:: EXTRAIT DU TEXTE

À Paris, la jeunesse interroge le « vivre-ensemble »
Paris se réveille glacée et pour tout dire endolorie par les attentats qui ont ensanglanté ses rues. Dans le métro, on demeure frappé par le silence, les ombres fugitives qui glissent et fuient rapidement. Des soldats lourdement armés sont postés au coin des couloirs blafards, le regard fixe, la mitraillette aux aguets. Les regards qui d’habitude s’évitent se font scrutateurs. À chaque fois que les portes s’ouvrent, tous sont sur le qui-vive. Les parisiens si grondeurs parfois, sont calmes et précautionneux dans ces rames de métro étonnement vides. Reviennent alors en tête les mots de Brel, qui parlait « de ces métros remplis de noyés ».
Partout la peur, les mots, les bougies
Dans la rue, une fois sorti à l’air libre, les téléphones crépitent, pour rassurer, pour se rassurer : « Oui j’ai pris le métro, mais ça va, je suis arrivée », glisse Anne, employée de bureau de 33 ans, qui marchant le long de la rue Lafayette, rassure ainsi sa mère à Lyon. « On doit continuer à vivre, faire les choses normalement, sinon, ça signifie qu’ils ont réussi. J’ai peur, je suis même terrifiée, je regarde tout le monde dans le métro, mais je n’ai pas le choix aussi », explique-t-elle à MEE.
Dans le quartier d’Oberkampf, cosmopolite et jeune, à quelques rues des lieux des attentats, deux trentenaires sont installés à la terrasse devant une pinte de bière. Il est à peine 9h30, l’air est frais. « On sait, ça peut paraître pas grand-chose, mais boire un verre en terrasse fait partie de ces petits actes qui font qu’on dit à ces gens : "on ne se laissera pas faire ". On va travailler là, mais on tenait à faire ce geste symbolique». Et les deux parisiens de lever leur verre en direction des passants.
Rue Charonne, des monceaux de fleurs, de bougies, de mots épars devant le restaurant La Belle équipe, où 19 personnes ont trouvé la mort. Ilyes est venu avec son amie Marie. Ils tiennent à deux un bouquet de fleurs soigneusement emballé : « Quand j’ai dit au fleuriste que c’était pour les victimes des attentats, il a ajouté des lys blancs », murmure Marie. Ilyes, d’origine marocaine, 25 ans, finit ses études d’ingénieur. Il habite à quelques pas, connaissait bien ce restaurant où il avait même eu l’occasion de fêter son anniversaire : « Le patron a perdu sa femme et 8 autres proches, amis ou employés. C’est un village ce quartier, on se connaissait tous. C’est comme ça Paris, des petits villages agglomérés. Je ne comprends pas ces actes, vraiment, je ne comprends pas. Au boulot, on m’a demandé si ma religion justifiait cela, j’ai juste baissé la tête ». Ilyes essuie une larme, Marie lui prend la main, ils s’éloignent.

::::

CONSIGNES:
[A] Selon le reportage sur Paris après les attentats, combien de personnes sont mortes au restaurant La Belle équipe ?
[B] Rédigez la suite du reportage sur Paris après les attentats, en reprenant juste après sa dernière phrase.
Les lignes ci-dessous n'ont aucun lien avec le reportage sur Paris après les attentats.

:: DONNÉES AFFICHÉES

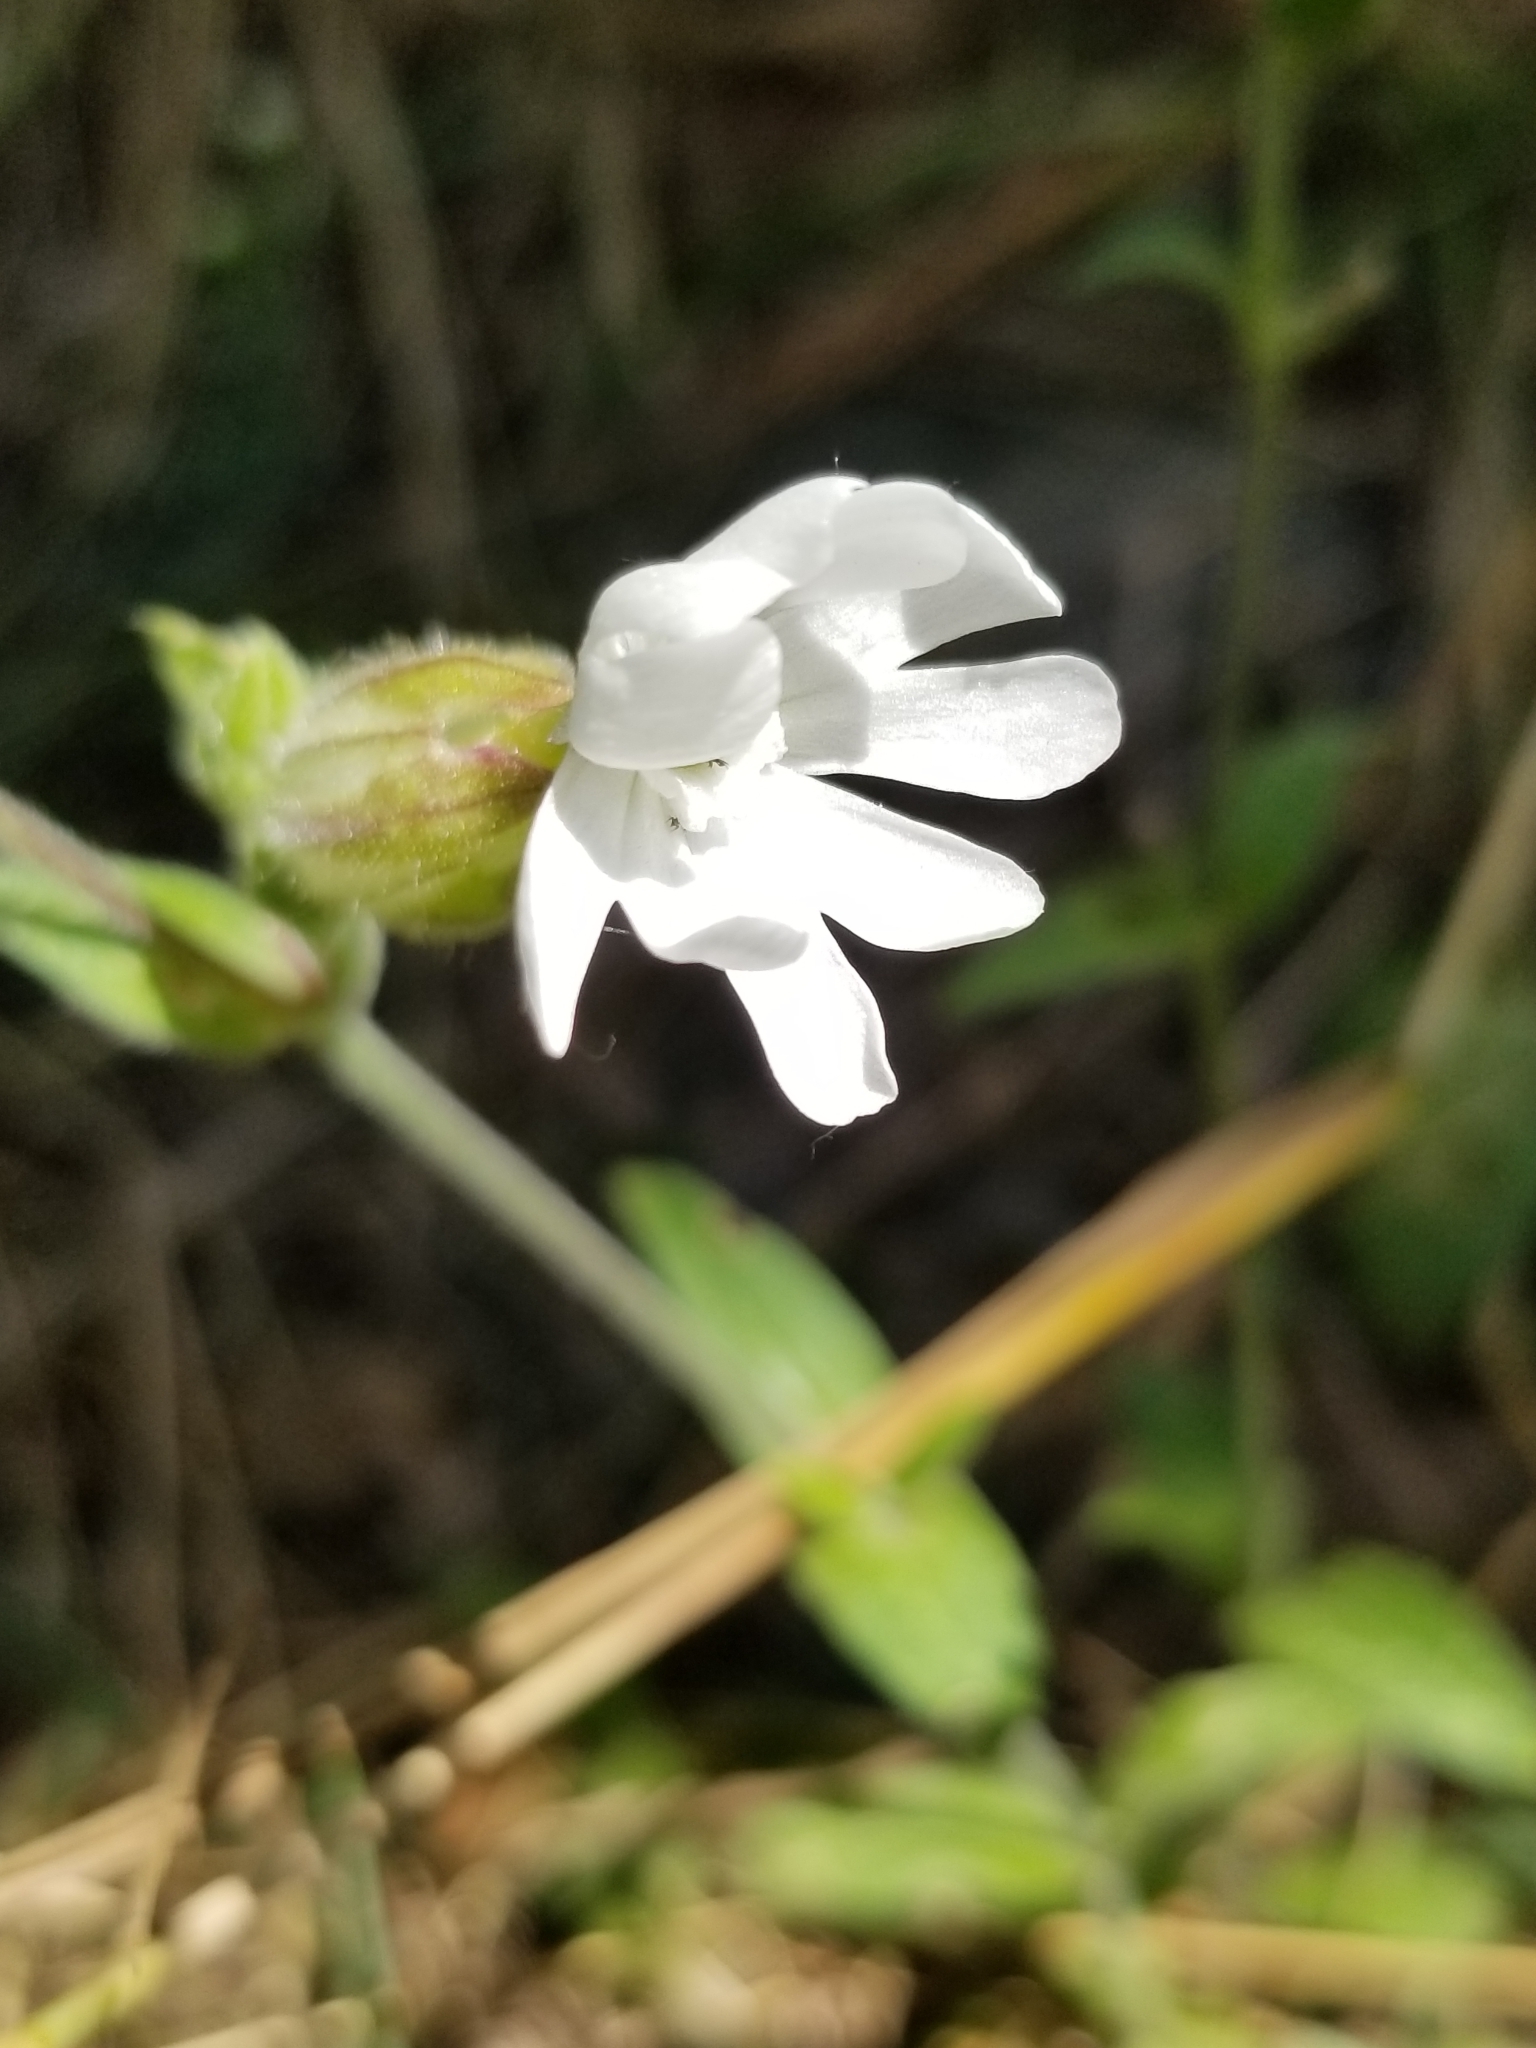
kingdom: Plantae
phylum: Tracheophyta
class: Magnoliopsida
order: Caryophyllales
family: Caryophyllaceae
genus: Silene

::::

RÉPONSES PAR CONSIGNE:
[A] 19 personnes.

[B]
Boulevard Voltaire, devant le Bataclan, ces mêmes roses, ces mêmes mots, ces mêmes bougies, ces mêmes regards apeurés. Sarah aussi est là, elle a tenu, presque en pèlerinage symbolique, à se rendre à chacun des endroits où la mort s’est déversée, dans le 10e et 11earrondissement. Sarah a 31 ans, c’est une jolie jeune femme aux cheveux relevés, entourés d’un foulard de soie aux couleurs vives. Elle habite le 11e arrondissement, « mon quartier depuis toujours » souffle-t-elle nerveusement. « C’est le quartier de la jeunesse mélangée et populaire; tous les soirs ou presque, les terrasses sont pleines, les restaurants turcs, français, italiens, arabes, libanais sont remplis de monde. Ces terroristes ont voulu tuer mais aussi massacrer un certain modèle de vie, le nôtre. On ne les laissera pas faire. La fille d’un collègue était au Bataclan ; tous on peut dire qu’on connait quelqu’un qui directement ou indirectement a été touché. »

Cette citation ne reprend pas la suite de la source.